● Written problem
Copy these lines word for word, leaving out the pictures.

-- begin --

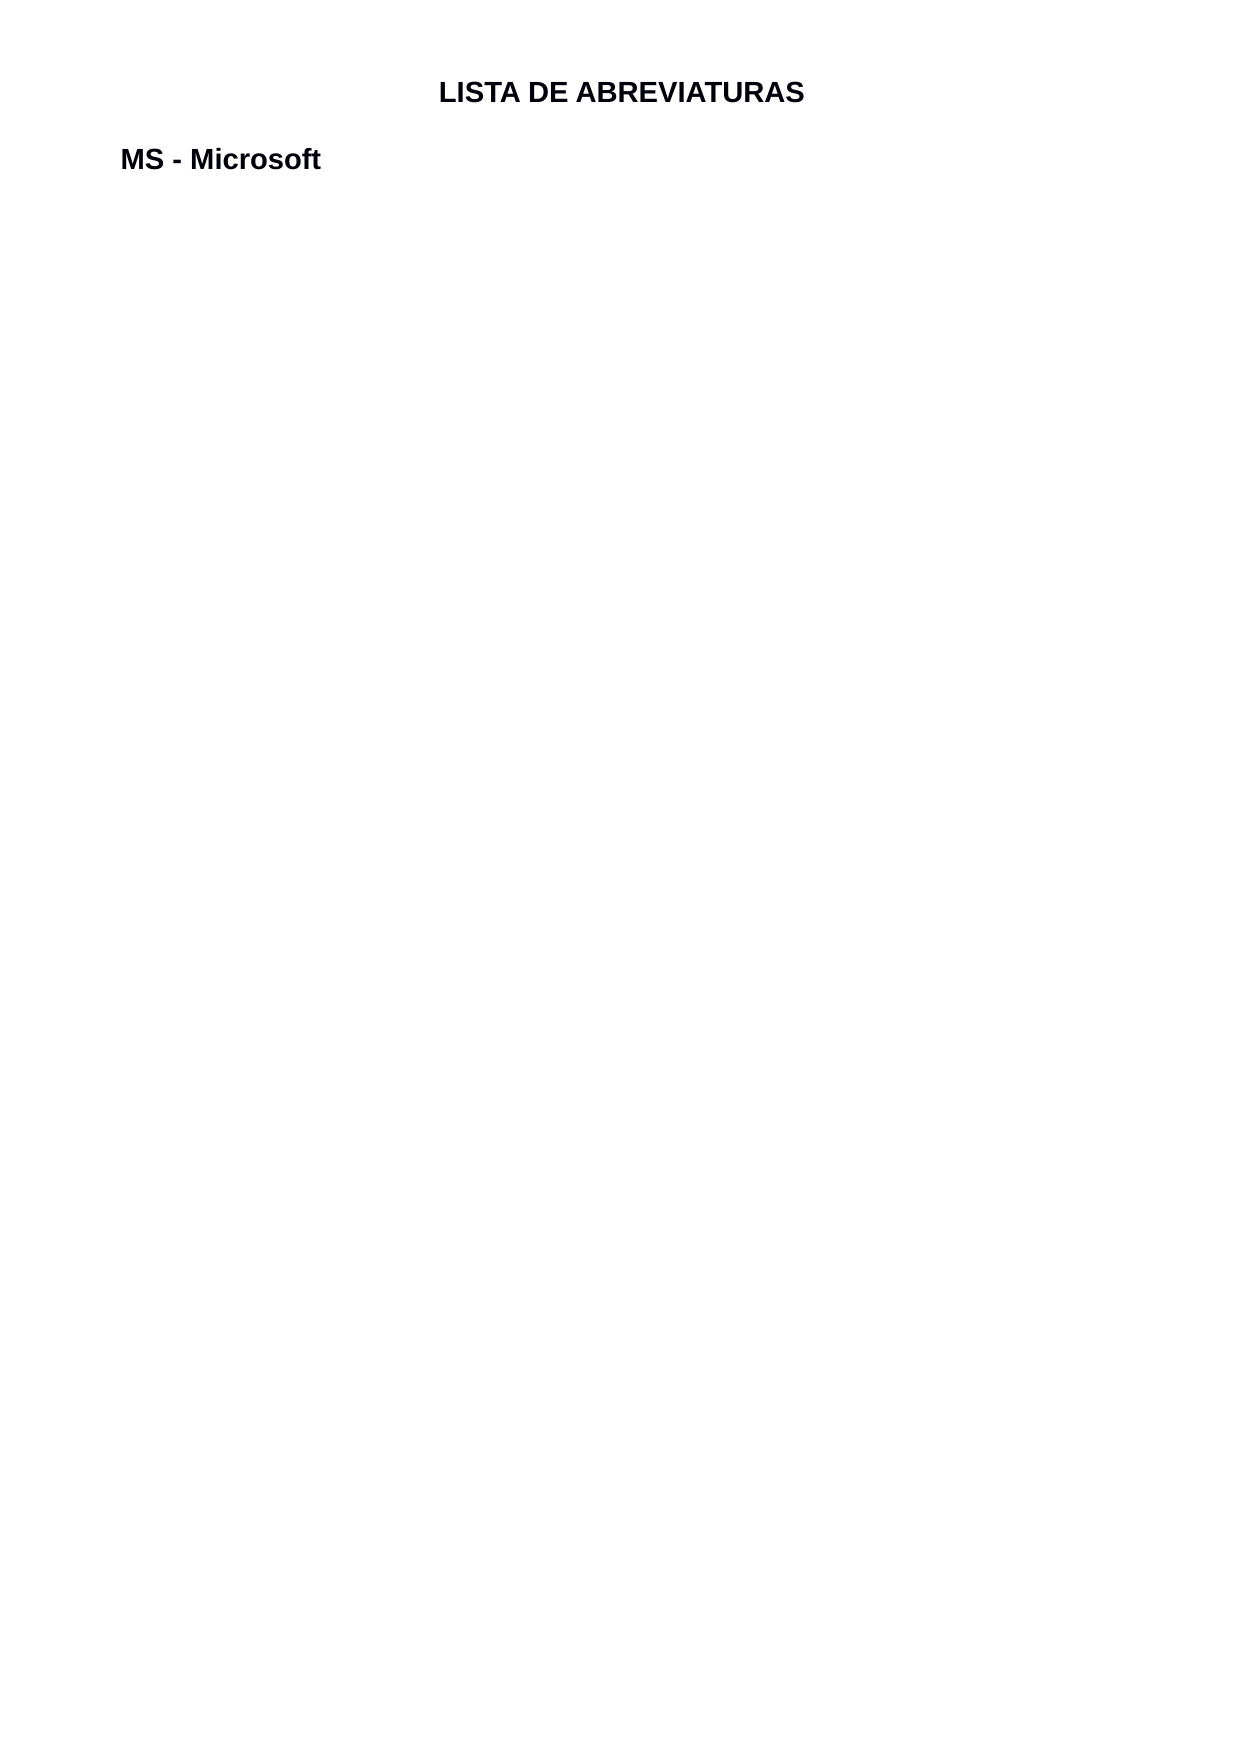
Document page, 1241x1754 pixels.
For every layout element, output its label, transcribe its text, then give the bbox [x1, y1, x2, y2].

text LISTA DE ABREVIATURAS [120, 75, 1123, 108]
text MS - Microsoft [120, 108, 1123, 176]
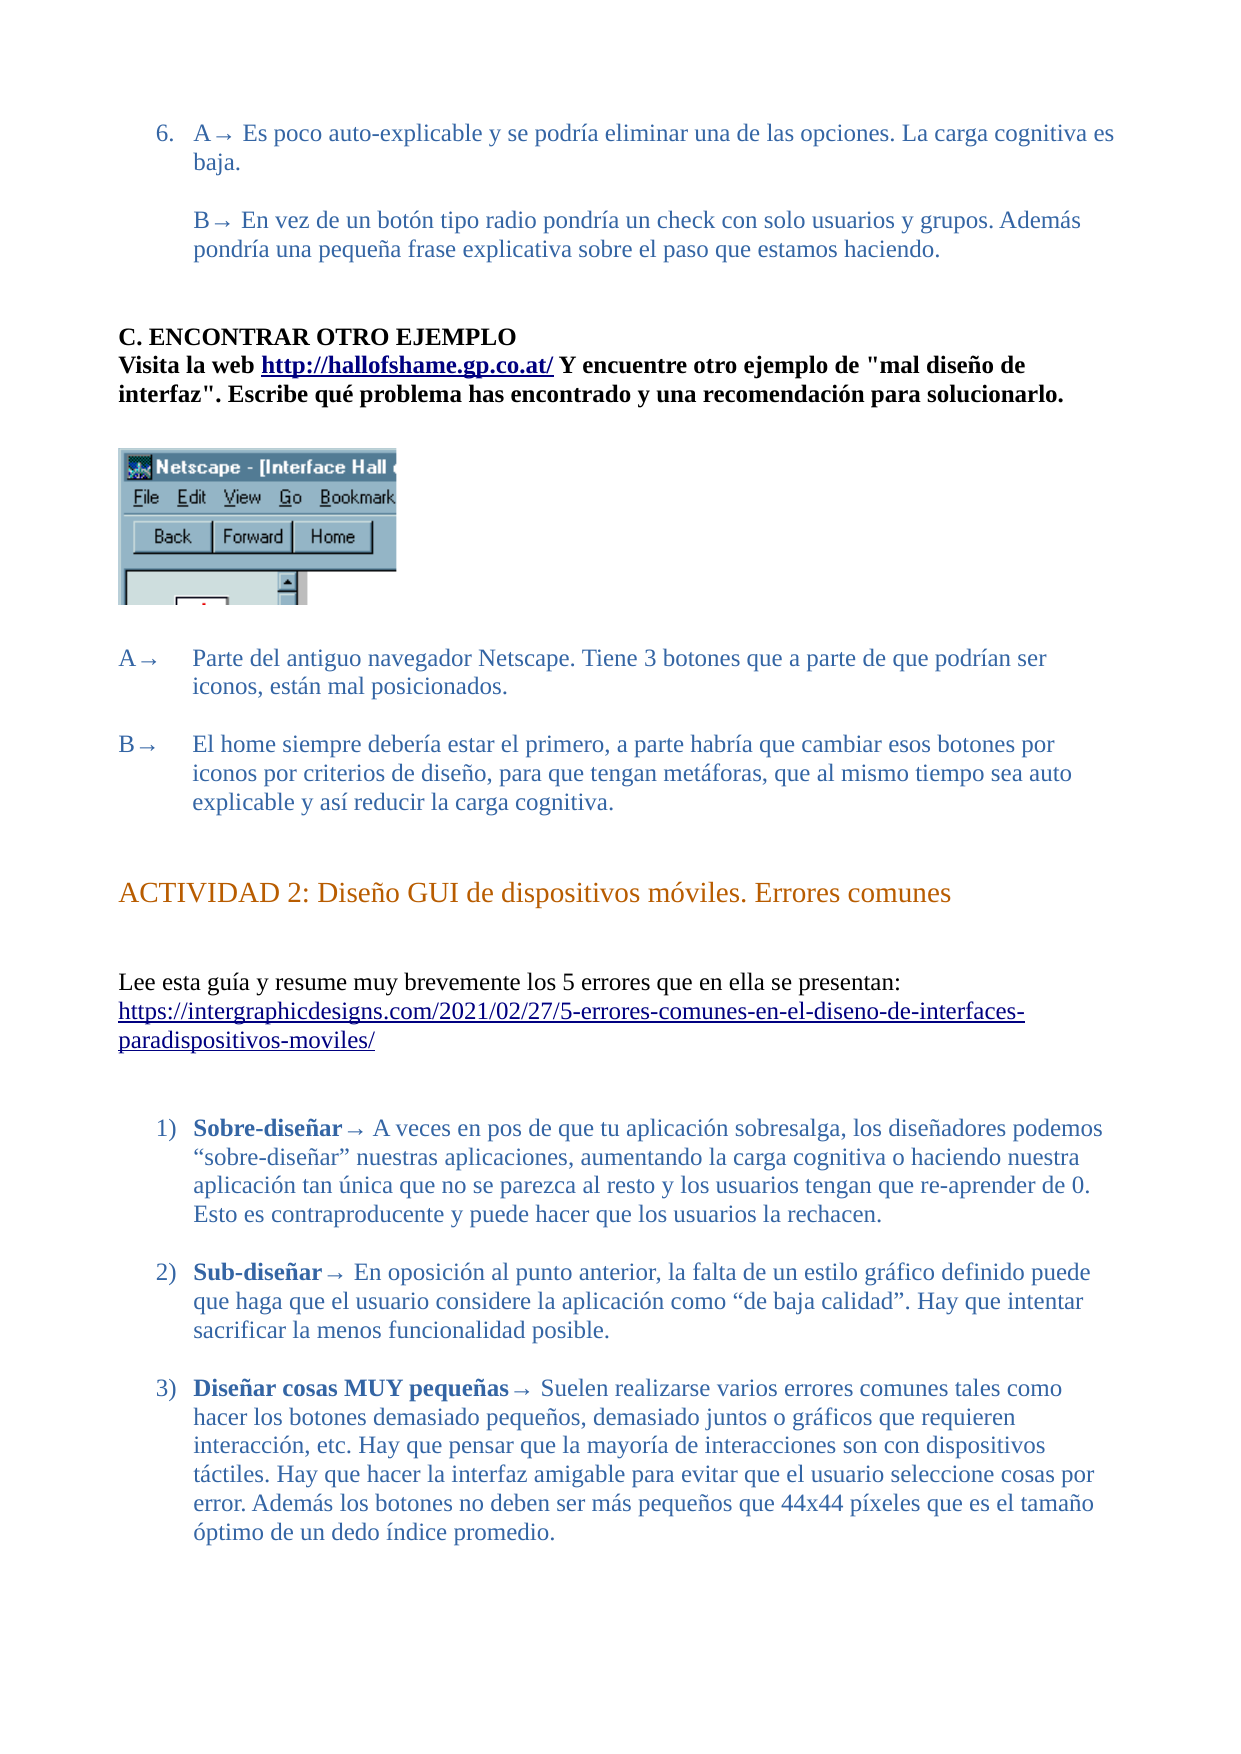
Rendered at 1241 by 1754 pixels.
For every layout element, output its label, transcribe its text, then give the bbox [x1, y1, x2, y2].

-- end --

● Written answer
Document page, 1241x1754 pixels.
For every layout element, output its label, transcribe its text, then give the bbox [x1, y1, x2, y2].

text LISTA DE ABREVIATURAS [120, 75, 1123, 108]
text MS - Microsoft [120, 108, 1123, 176]
Rendered at 1241 by 1754 pixels.
For every layout element, output its label, transcribe its text, then give the bbox [x1, y1, x2, y2].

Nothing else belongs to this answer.